Just because He can do it immediately, doesn’t mean He will do it immediately.

The fifth excuse I waive around is a pity party I throw for myself.  “I don’t pray as beautifully as others.” I rolled my eyes as I typed that because how many more violins can I put in my pity orchestra?  Another human struck by the comparison game induced by a culture of unhealthy competition.  Another excuse that baffles me.  I’m going to peel back another layer of my psyche for a vulnerable minute and reveal that I think mistakes (for the most part) are endearing.  Especially when they come from people I strongly admire.  Watching someone who is seemingly perfect make a small mistake serves to be a beautiful little reminder that they are not so different than I am.  No, I don’t rejoice when people mess up, I just think it can be the nudge that keeps us human with one another.

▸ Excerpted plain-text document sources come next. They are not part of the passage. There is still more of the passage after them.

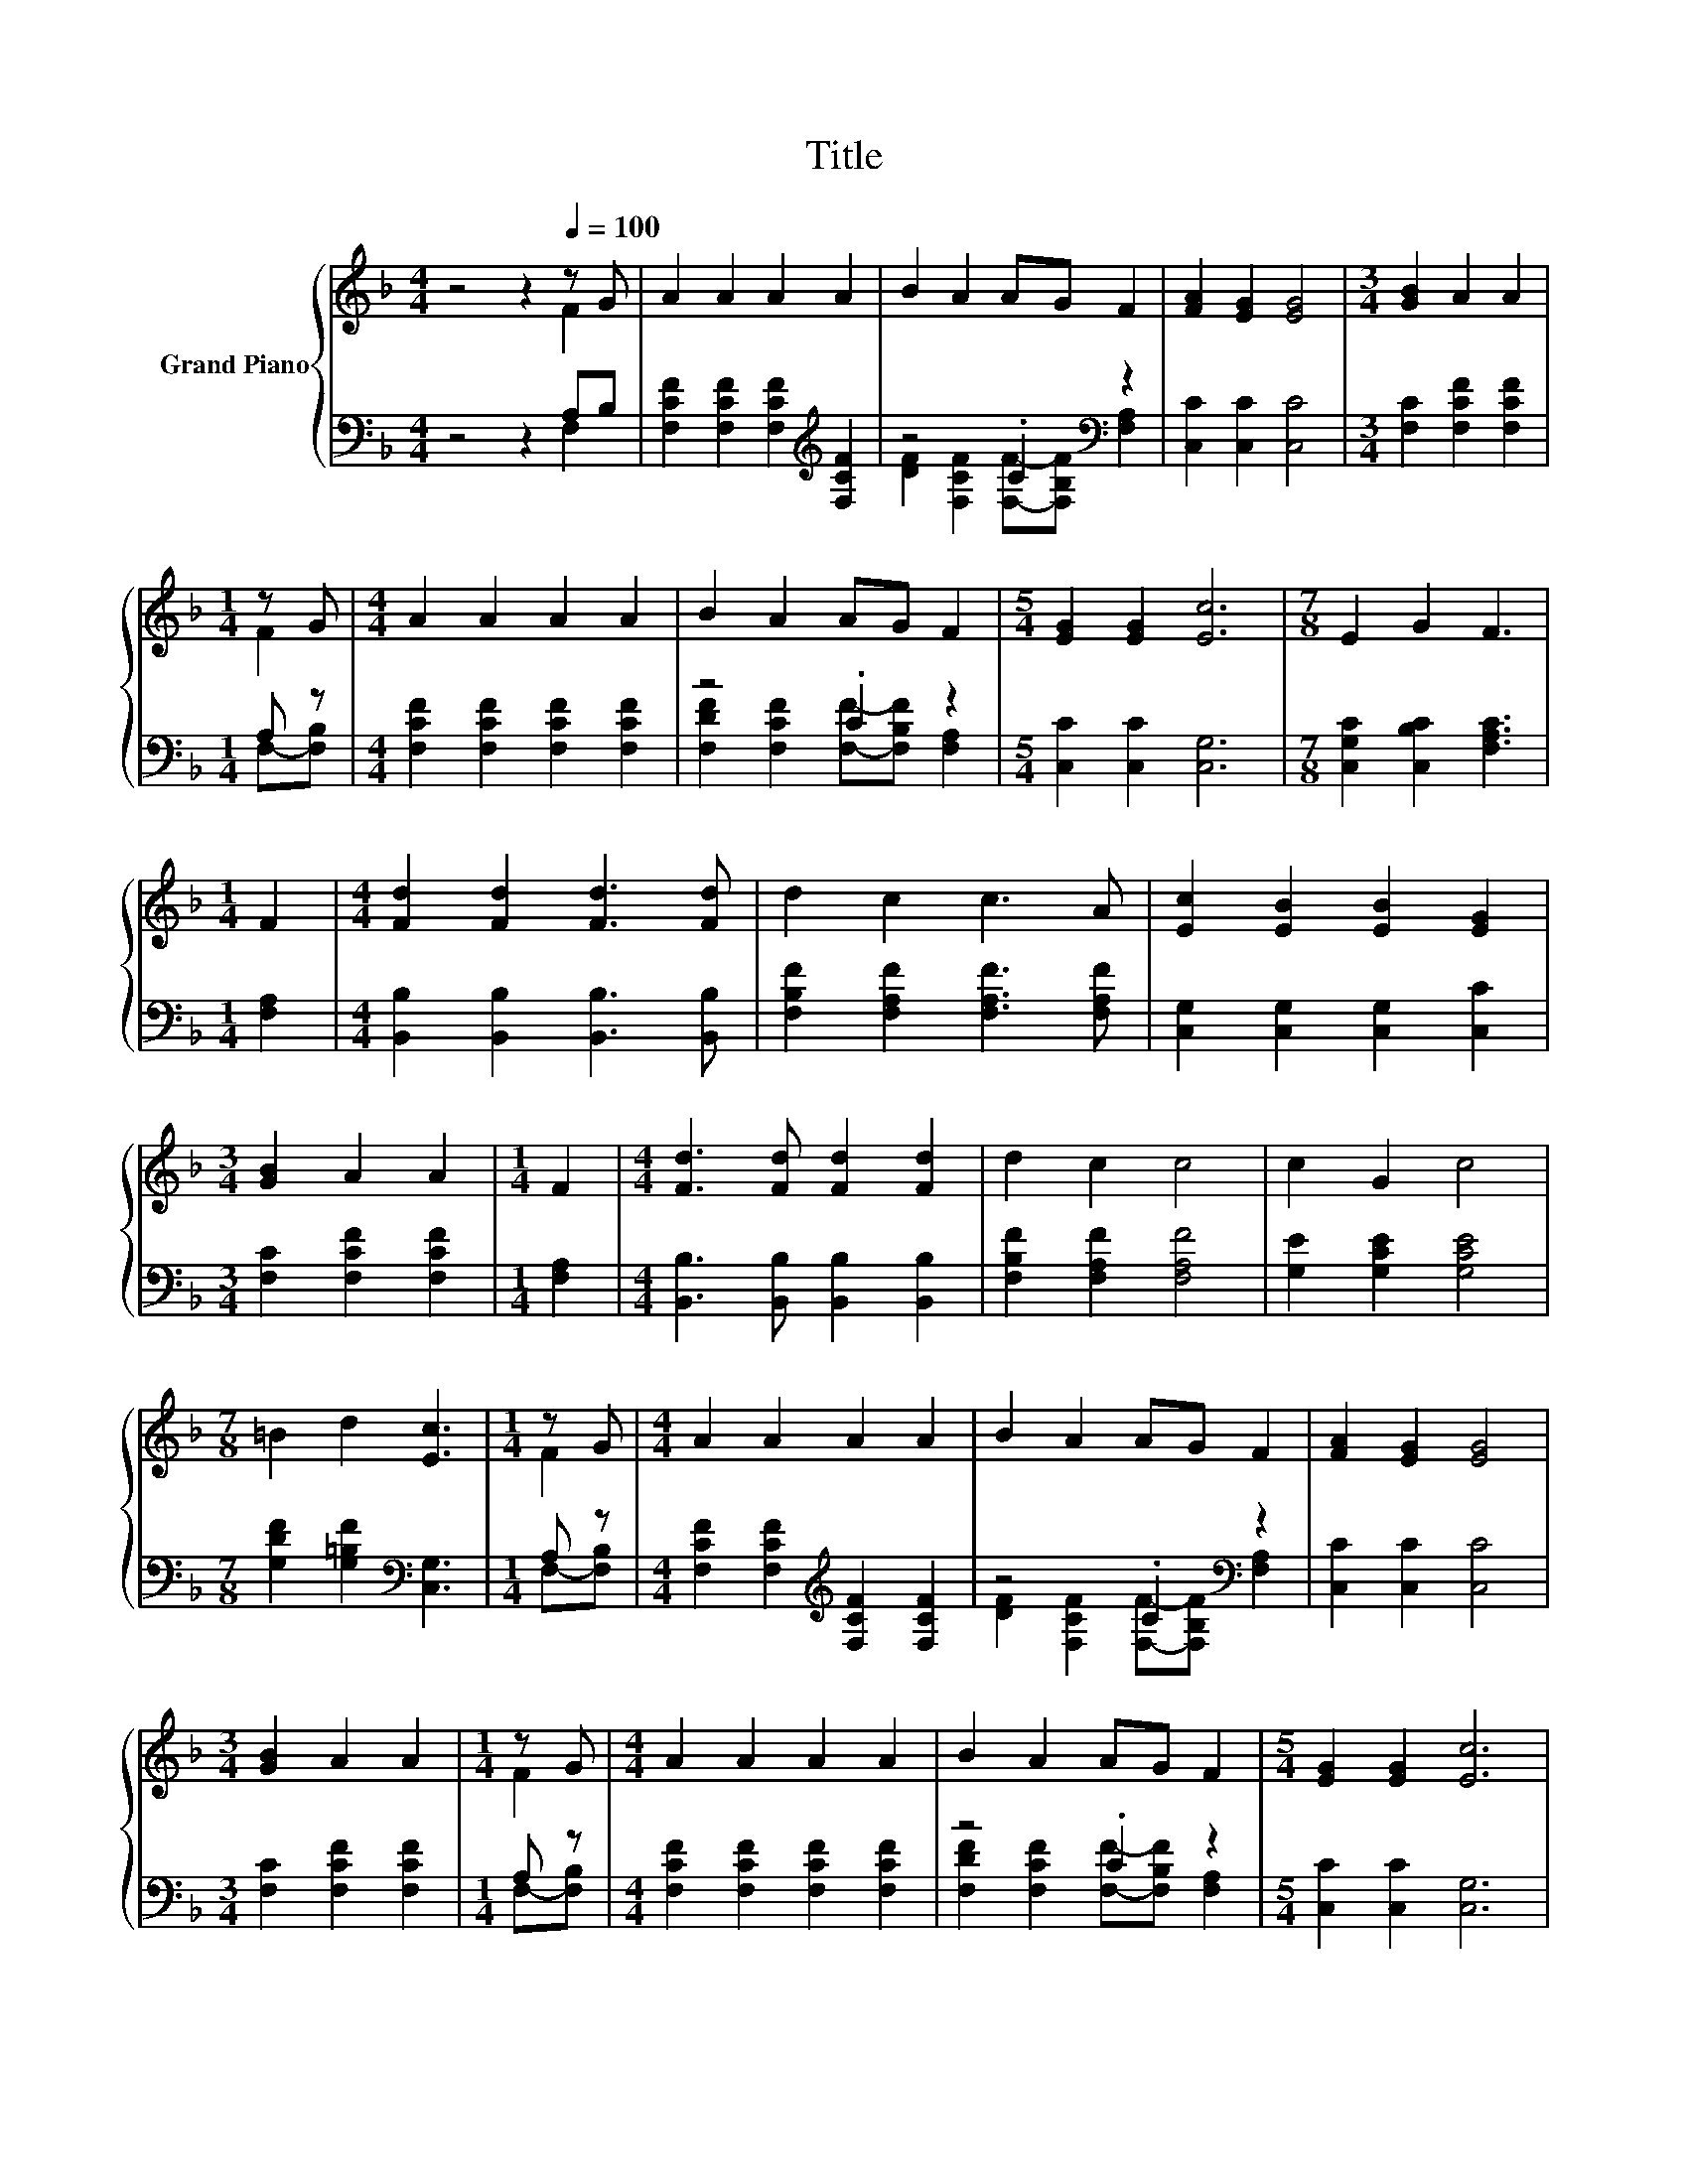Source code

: X:1
T:Title
%%score { ( 1 2 ) | ( 3 4 ) }
L:1/8
M:4/4
K:F
V:1 treble nm="Grand Piano"
V:2 treble 
V:3 bass 
V:4 bass 
V:1
 z4 z2[Q:1/4=100] z G | A2 A2 A2 A2 | B2 A2 AG F2 | [FA]2 [EG]2 [EG]4 |[M:3/4] [GB]2 A2 A2 | %5
[M:1/4] z G |[M:4/4] A2 A2 A2 A2 | B2 A2 AG F2 |[M:5/4] [EG]2 [EG]2 [Ec]6 |[M:7/8] E2 G2 F3 | %10
[M:1/4] F2 |[M:4/4] [Fd]2 [Fd]2 [Fd]3 [Fd] | d2 c2 c3 A | [Ec]2 [EB]2 [EB]2 [EG]2 | %14
[M:3/4] [GB]2 A2 A2 |[M:1/4] F2 |[M:4/4] [Fd]3 [Fd] [Fd]2 [Fd]2 | d2 c2 c4 | c2 G2 c4 | %19
[M:7/8] =B2 d2 [Ec]3 |[M:1/4] z G |[M:4/4] A2 A2 A2 A2 | B2 A2 AG F2 | [FA]2 [EG]2 [EG]4 | %24
[M:3/4] [GB]2 A2 A2 |[M:1/4] z G |[M:4/4] A2 A2 A2 A2 | B2 A2 AG F2 |[M:5/4] [EG]2 [EG]2 [Ec]6 | %29
[M:15/8] E2 G-G F2- F z2 z6 |] %30
V:2
 z4 z2 F2 | x8 | x8 | x8 |[M:3/4] x6 |[M:1/4] F2 |[M:4/4] x8 | x8 |[M:5/4] x10 |[M:7/8] x7 | %10
[M:1/4] x2 |[M:4/4] x8 | x8 | x8 |[M:3/4] x6 |[M:1/4] x2 |[M:4/4] x8 | x8 | x8 |[M:7/8] x7 | %20
[M:1/4] F2 |[M:4/4] x8 | x8 | x8 |[M:3/4] x6 |[M:1/4] F2 |[M:4/4] x8 | x8 |[M:5/4] x10 | %29
[M:15/8] x15 |] %30
V:3
 z4 z2 A,B, | [F,CF]2 [F,CF]2 [F,CF]2[K:treble] [F,CF]2 | z4 .C2[K:bass] z2 | %3
 [C,C]2 [C,C]2 [C,C]4 |[M:3/4] [F,C]2 [F,CF]2 [F,CF]2 |[M:1/4] A, z | %6
[M:4/4] [F,CF]2 [F,CF]2 [F,CF]2 [F,CF]2 | z4 .C2 z2 |[M:5/4] [C,C]2 [C,C]2 [C,G,]6 | %9
[M:7/8] [C,G,C]2 [C,B,C]2 [F,A,C]3 |[M:1/4] [F,A,]2 |[M:4/4] [B,,B,]2 [B,,B,]2 [B,,B,]3 [B,,B,] | %12
 [F,B,F]2 [F,A,F]2 [F,A,F]3 [F,A,F] | [C,G,]2 [C,G,]2 [C,G,]2 [C,C]2 | %14
[M:3/4] [F,C]2 [F,CF]2 [F,CF]2 |[M:1/4] [F,A,]2 |[M:4/4] [B,,B,]3 [B,,B,] [B,,B,]2 [B,,B,]2 | %17
 [F,B,F]2 [F,A,F]2 [F,A,F]4 | [G,E]2 [G,CE]2 [G,CE]4 |[M:7/8] [G,DF]2 [G,=B,F]2[K:bass] [C,G,]3 | %20
[M:1/4] A, z |[M:4/4] [F,CF]2 [F,CF]2[K:treble] [F,CF]2 [F,CF]2 | z4 .C2[K:bass] z2 | %23
 [C,C]2 [C,C]2 [C,C]4 |[M:3/4] [F,C]2 [F,CF]2 [F,CF]2 |[M:1/4] A, z | %26
[M:4/4] [F,CF]2 [F,CF]2 [F,CF]2 [F,CF]2 | z4 .C2 z2 |[M:5/4] [C,C]2 [C,C]2 [C,G,]6 | %29
[M:15/8] [C,G,C]2 [C,B,C]-[C,B,C] [F,A,C]2- [F,A,C] z2 z6 |] %30
V:4
 z4 z2 F,2 | x6[K:treble] x2 | [DF]2 [F,CF]2 [F,F]-[F,B,F][K:bass] [F,A,]2 | x8 |[M:3/4] x6 | %5
[M:1/4] F,-[F,B,] |[M:4/4] x8 | [F,DF]2 [F,CF]2 [F,F]-[F,B,F] [F,A,]2 |[M:5/4] x10 |[M:7/8] x7 | %10
[M:1/4] x2 |[M:4/4] x8 | x8 | x8 |[M:3/4] x6 |[M:1/4] x2 |[M:4/4] x8 | x8 | x8 | %19
[M:7/8] x4[K:bass] x3 |[M:1/4] F,-[F,B,] |[M:4/4] x4[K:treble] x4 | %22
 [DF]2 [F,CF]2 [F,F]-[F,B,F][K:bass] [F,A,]2 | x8 |[M:3/4] x6 |[M:1/4] F,-[F,B,] |[M:4/4] x8 | %27
 [F,DF]2 [F,CF]2 [F,F]-[F,B,F] [F,A,]2 |[M:5/4] x10 |[M:15/8] x15 |] %30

“Our prayers may be awkward.  Our attempts may be feeble.  But since the power of prayer is in the One who hears it and not in the one who says it, our prayers do make a difference.” – Max Lucado  

I’ve made prayer more complex than it was ever designed to be.  If I approached earthly conversations with the same hesitations as I approached conversations with God, I would be sitting at home with no friends and no hope for interactions.  So I can’t question why I struggle so hard in my relationship with Christ sometimes when I lack the conversational pieces to strive towards a deeper connection with Him.  After reflecting this week on these excuses, I humbly entered prayer with a totally different attitude.  I acknowledged my smallness in His presence and admitted the excuses I have been making to avoid prayer for weeks/months/years.  I hope this post serves to be a vulnerable revelation that from one human to another, I struggle everyday in my relationship with Christ.  It takes work, dedication and commitment that I hate to admit, often times I lack.  As stated above, I feel that the more real and vulnerable we become with each other, the more we can come up alongside each other and support and walk through this journey of faith together.